* Record extracts:
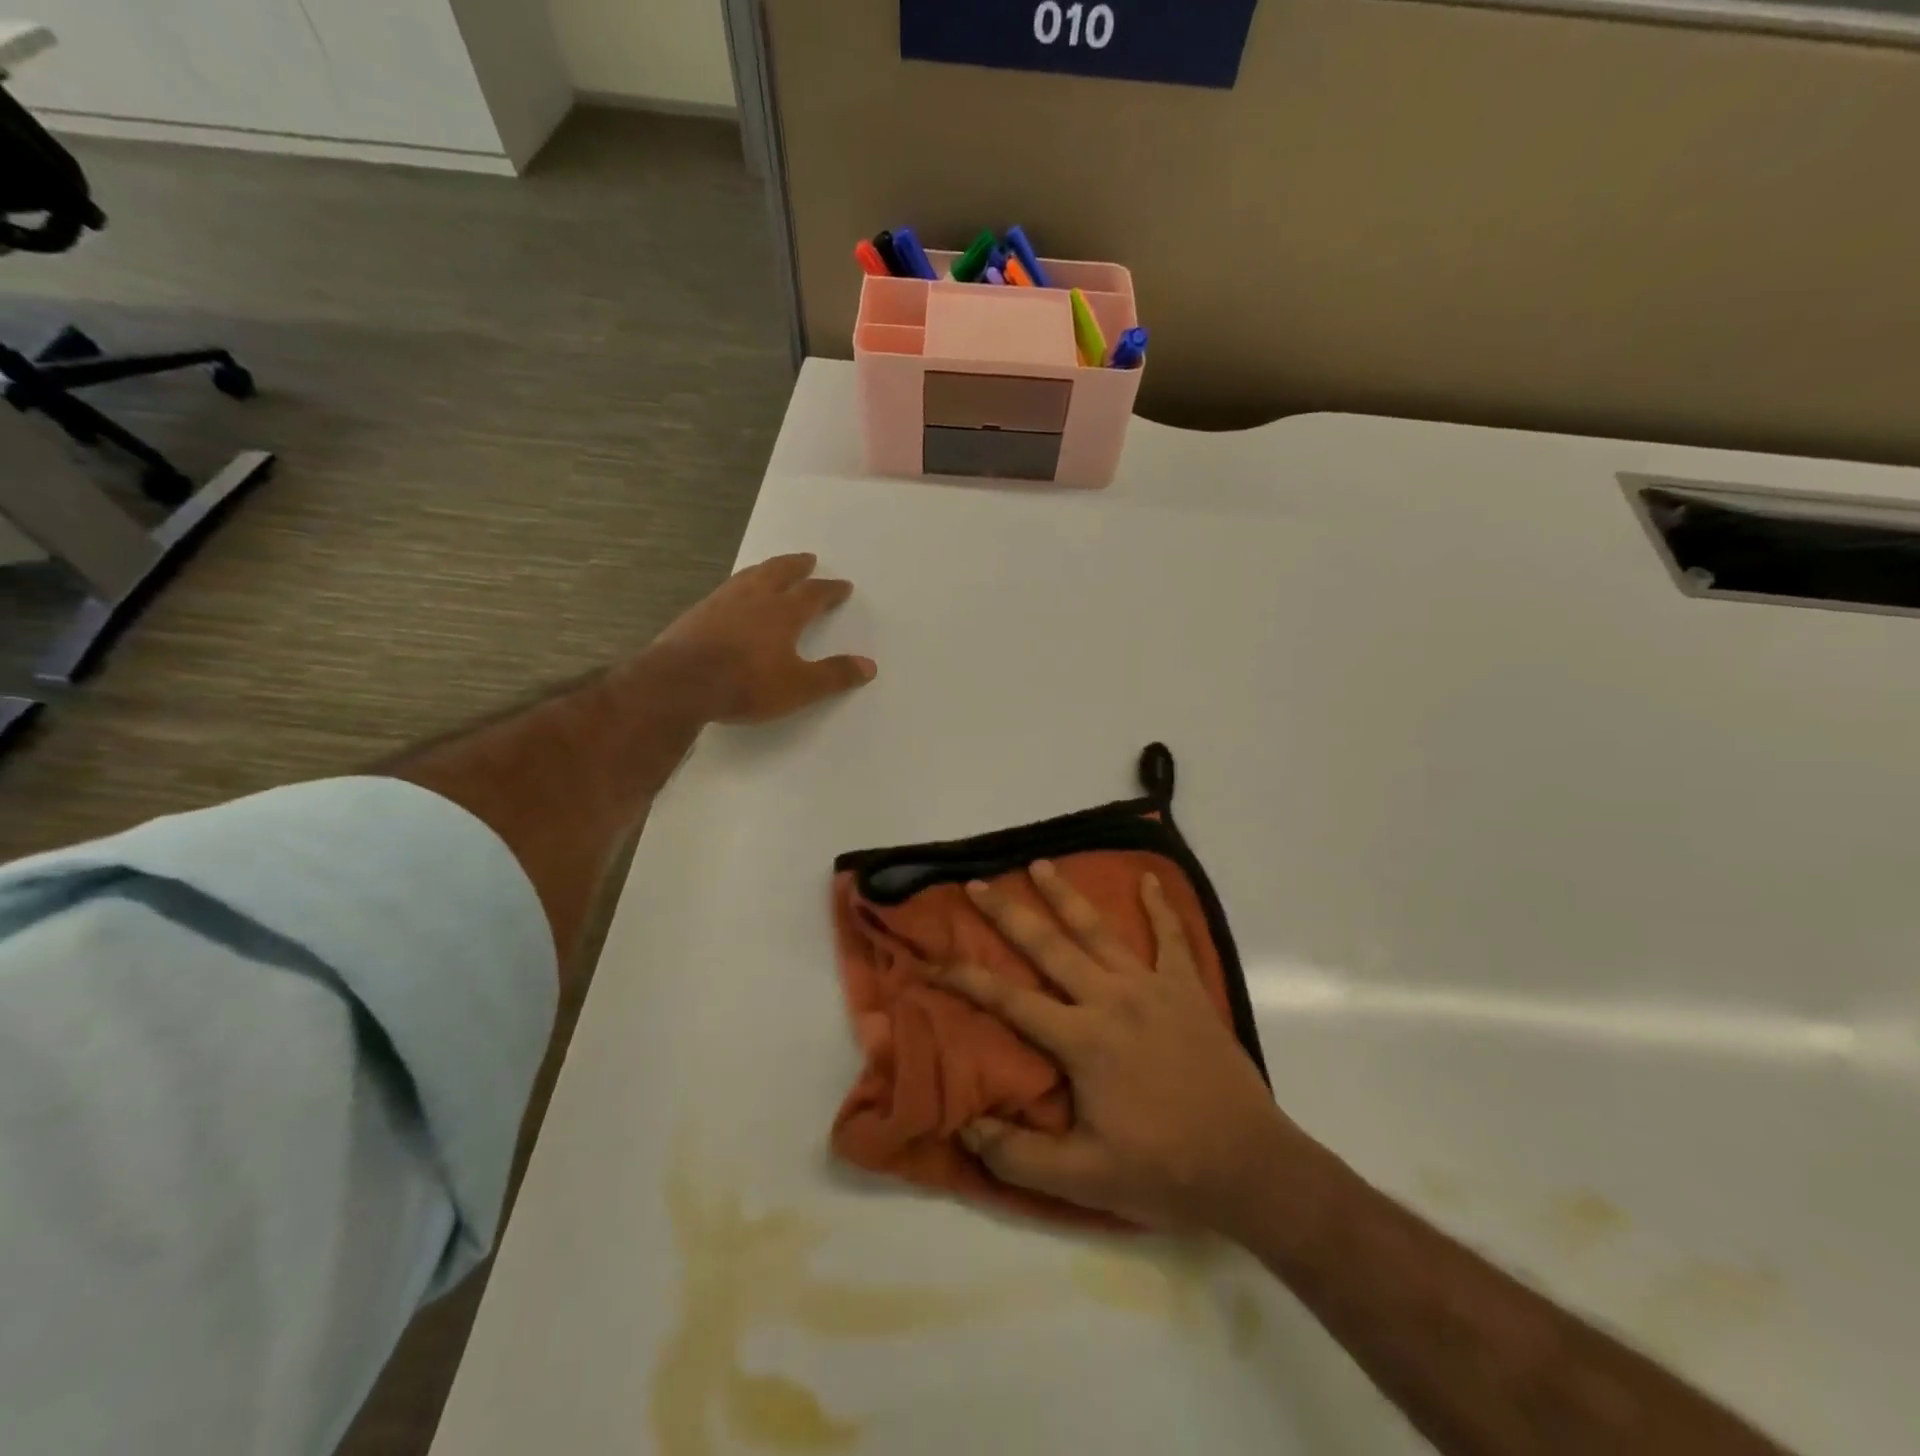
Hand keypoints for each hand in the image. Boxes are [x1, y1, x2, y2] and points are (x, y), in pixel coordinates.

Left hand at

...

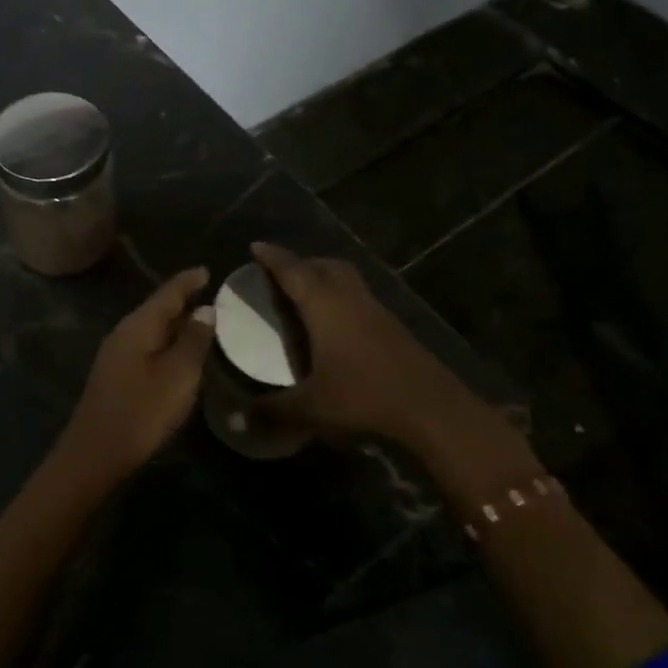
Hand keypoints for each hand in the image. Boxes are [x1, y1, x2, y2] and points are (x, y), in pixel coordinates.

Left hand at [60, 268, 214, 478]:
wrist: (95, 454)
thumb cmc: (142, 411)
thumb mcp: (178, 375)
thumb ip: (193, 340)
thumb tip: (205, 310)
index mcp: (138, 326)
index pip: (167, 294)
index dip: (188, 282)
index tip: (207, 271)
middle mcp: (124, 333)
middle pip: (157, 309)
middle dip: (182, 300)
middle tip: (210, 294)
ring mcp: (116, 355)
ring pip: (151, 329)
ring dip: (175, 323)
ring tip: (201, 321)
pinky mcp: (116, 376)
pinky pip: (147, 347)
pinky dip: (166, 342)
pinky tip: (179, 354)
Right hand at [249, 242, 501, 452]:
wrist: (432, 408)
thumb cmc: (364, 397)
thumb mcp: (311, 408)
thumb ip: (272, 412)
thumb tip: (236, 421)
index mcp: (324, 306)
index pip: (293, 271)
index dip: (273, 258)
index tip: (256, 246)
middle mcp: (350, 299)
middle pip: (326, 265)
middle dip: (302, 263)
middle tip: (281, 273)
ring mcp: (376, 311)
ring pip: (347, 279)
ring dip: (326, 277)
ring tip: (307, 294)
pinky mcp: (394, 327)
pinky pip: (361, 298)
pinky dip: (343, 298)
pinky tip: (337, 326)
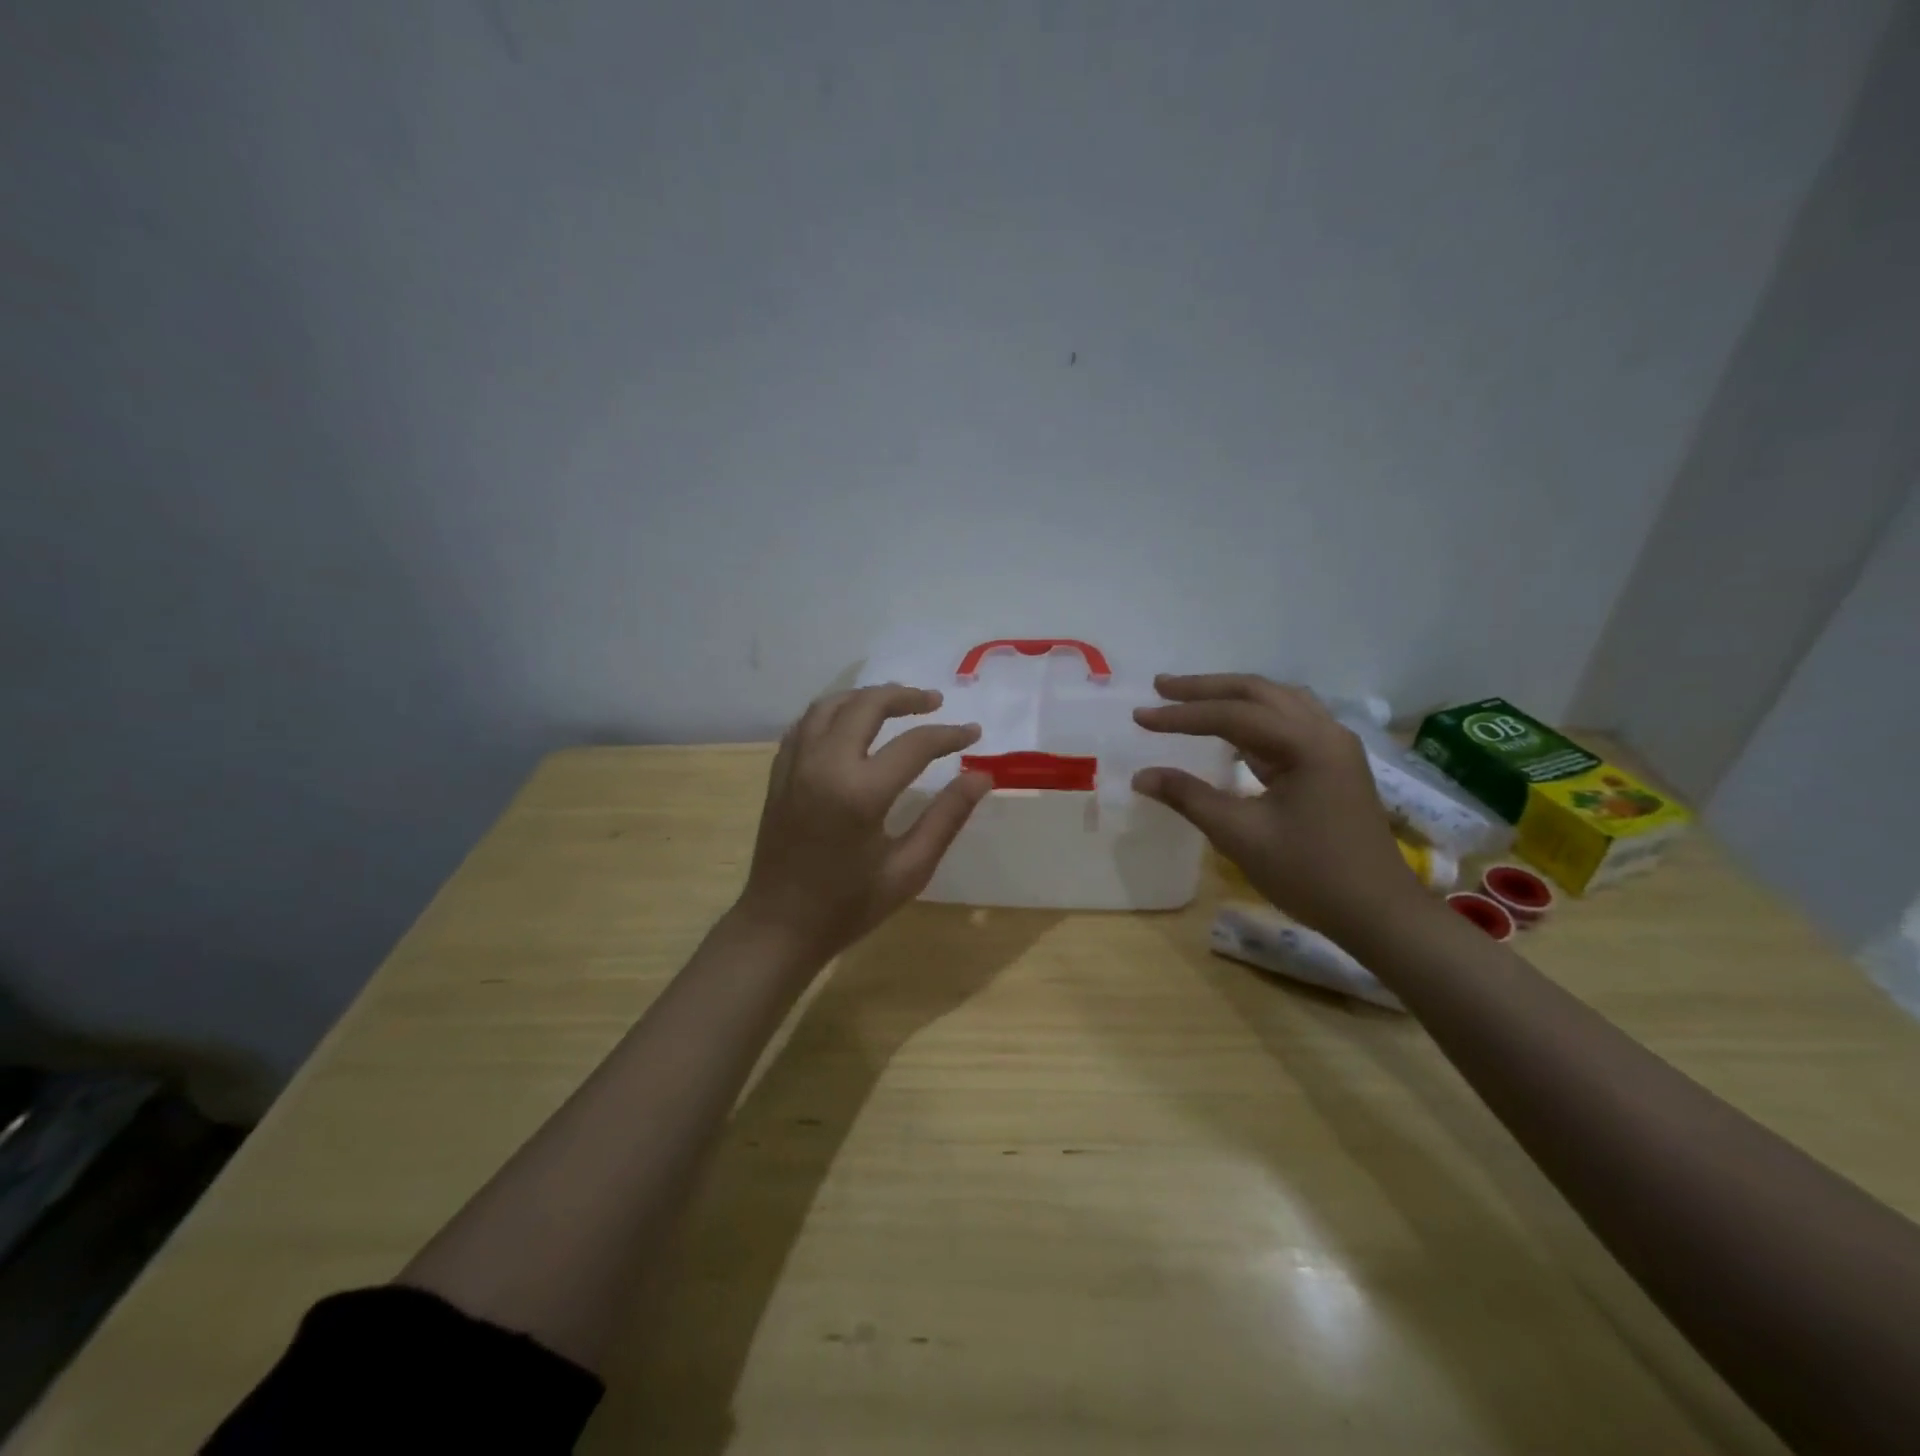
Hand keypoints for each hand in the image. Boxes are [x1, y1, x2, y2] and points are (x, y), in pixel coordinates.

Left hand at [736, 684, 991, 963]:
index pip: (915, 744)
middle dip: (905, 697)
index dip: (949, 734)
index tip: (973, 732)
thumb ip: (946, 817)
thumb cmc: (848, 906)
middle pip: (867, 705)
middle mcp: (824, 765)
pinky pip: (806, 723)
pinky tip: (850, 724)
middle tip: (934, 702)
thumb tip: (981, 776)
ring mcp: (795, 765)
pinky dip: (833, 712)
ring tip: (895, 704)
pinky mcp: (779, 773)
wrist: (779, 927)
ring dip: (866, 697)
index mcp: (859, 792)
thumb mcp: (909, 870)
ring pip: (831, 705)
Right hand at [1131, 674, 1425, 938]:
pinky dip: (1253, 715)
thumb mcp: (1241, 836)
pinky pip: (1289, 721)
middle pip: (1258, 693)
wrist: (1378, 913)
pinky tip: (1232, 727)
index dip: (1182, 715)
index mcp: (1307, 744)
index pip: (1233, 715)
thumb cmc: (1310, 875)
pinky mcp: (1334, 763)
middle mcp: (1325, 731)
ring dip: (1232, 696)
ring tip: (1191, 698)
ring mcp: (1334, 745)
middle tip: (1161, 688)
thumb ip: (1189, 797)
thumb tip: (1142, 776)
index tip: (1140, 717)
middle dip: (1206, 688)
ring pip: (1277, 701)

---

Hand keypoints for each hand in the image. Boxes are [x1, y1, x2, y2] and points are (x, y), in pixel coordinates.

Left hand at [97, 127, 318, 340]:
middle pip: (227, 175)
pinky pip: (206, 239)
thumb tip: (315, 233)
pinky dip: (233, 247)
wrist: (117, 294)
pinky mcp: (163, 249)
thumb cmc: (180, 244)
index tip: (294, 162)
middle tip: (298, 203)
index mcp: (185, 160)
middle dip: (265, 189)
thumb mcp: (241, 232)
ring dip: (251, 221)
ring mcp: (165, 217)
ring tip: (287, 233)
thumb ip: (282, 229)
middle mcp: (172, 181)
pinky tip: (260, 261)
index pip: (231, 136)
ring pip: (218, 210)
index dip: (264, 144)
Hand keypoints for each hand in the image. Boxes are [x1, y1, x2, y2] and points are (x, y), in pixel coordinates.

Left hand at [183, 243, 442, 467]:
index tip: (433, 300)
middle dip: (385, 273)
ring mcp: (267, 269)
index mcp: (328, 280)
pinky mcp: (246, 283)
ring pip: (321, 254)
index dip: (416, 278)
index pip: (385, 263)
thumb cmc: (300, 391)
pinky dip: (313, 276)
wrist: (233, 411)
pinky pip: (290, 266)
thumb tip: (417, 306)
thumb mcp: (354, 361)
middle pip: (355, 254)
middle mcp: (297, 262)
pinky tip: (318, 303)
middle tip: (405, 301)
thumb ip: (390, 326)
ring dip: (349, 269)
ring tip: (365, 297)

* Your objective: Take the line above containing "wrist: (1378, 913)", the line containing "ring pip: (1277, 701)", and all lines in between, and copy them exactly without anything else.

* Output:
wrist: (1378, 913)
pinky tip: (1232, 727)
index dip: (1182, 715)
index mcp: (1307, 744)
index pip: (1233, 715)
thumb cmc: (1310, 875)
pinky mcp: (1334, 763)
middle mcp: (1325, 731)
ring dip: (1232, 696)
ring tip: (1191, 698)
ring mcp: (1334, 745)
middle tip: (1161, 688)
thumb ip: (1189, 797)
thumb tip: (1142, 776)
index tip: (1140, 717)
middle dip: (1206, 688)
ring pip: (1277, 701)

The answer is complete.